■ Material for this exercise ■
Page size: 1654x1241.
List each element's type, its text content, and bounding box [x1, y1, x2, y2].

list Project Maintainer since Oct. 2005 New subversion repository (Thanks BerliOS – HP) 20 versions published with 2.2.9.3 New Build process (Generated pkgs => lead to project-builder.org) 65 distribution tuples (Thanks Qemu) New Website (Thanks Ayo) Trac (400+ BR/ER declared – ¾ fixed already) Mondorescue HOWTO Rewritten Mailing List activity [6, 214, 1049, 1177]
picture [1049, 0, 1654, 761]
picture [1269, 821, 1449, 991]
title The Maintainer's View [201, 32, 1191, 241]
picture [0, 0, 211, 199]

...

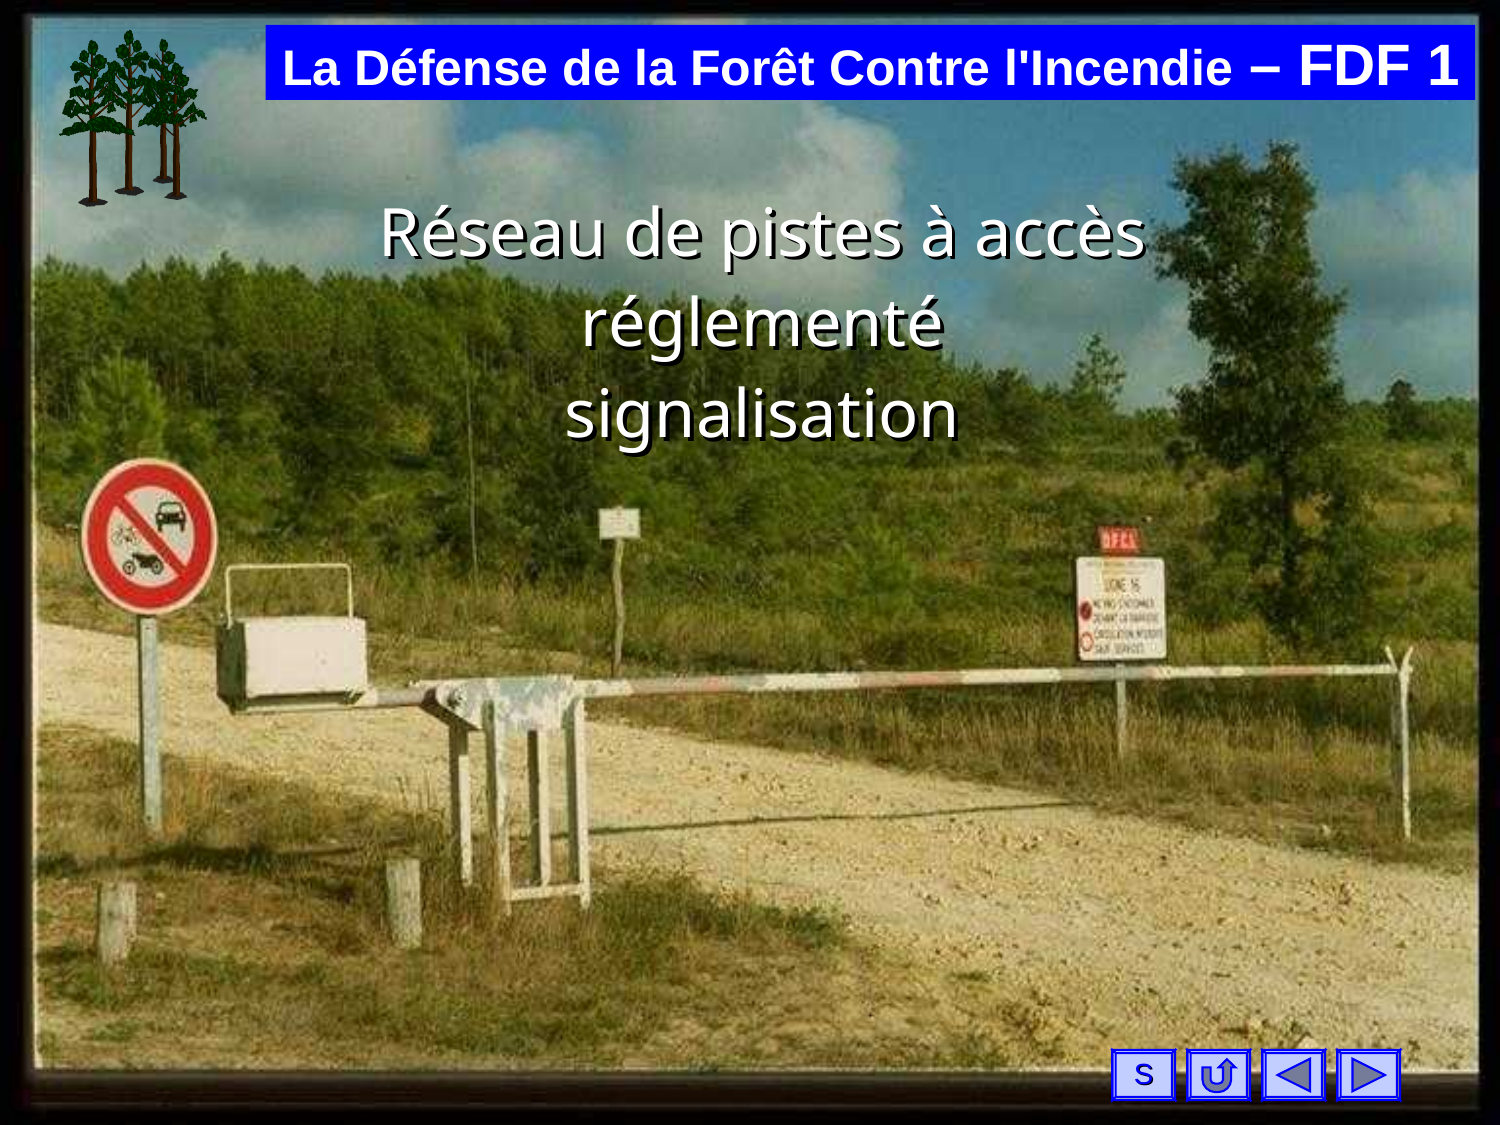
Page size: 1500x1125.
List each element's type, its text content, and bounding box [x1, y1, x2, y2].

■ What you are asked to do ■
Retype everything from the line containing "Page size: 1654x1241." down to the line containing "picture [0, 0, 211, 199]", keeping both of those lines.

■ Answer in full ■
Page size: 1654x1241.
List each element's type, its text content, and bounding box [x1, y1, x2, y2].

list Project Maintainer since Oct. 2005 New subversion repository (Thanks BerliOS – HP) 20 versions published with 2.2.9.3 New Build process (Generated pkgs => lead to project-builder.org) 65 distribution tuples (Thanks Qemu) New Website (Thanks Ayo) Trac (400+ BR/ER declared – ¾ fixed already) Mondorescue HOWTO Rewritten Mailing List activity [6, 214, 1049, 1177]
picture [1049, 0, 1654, 761]
picture [1269, 821, 1449, 991]
title The Maintainer's View [201, 32, 1191, 241]
picture [0, 0, 211, 199]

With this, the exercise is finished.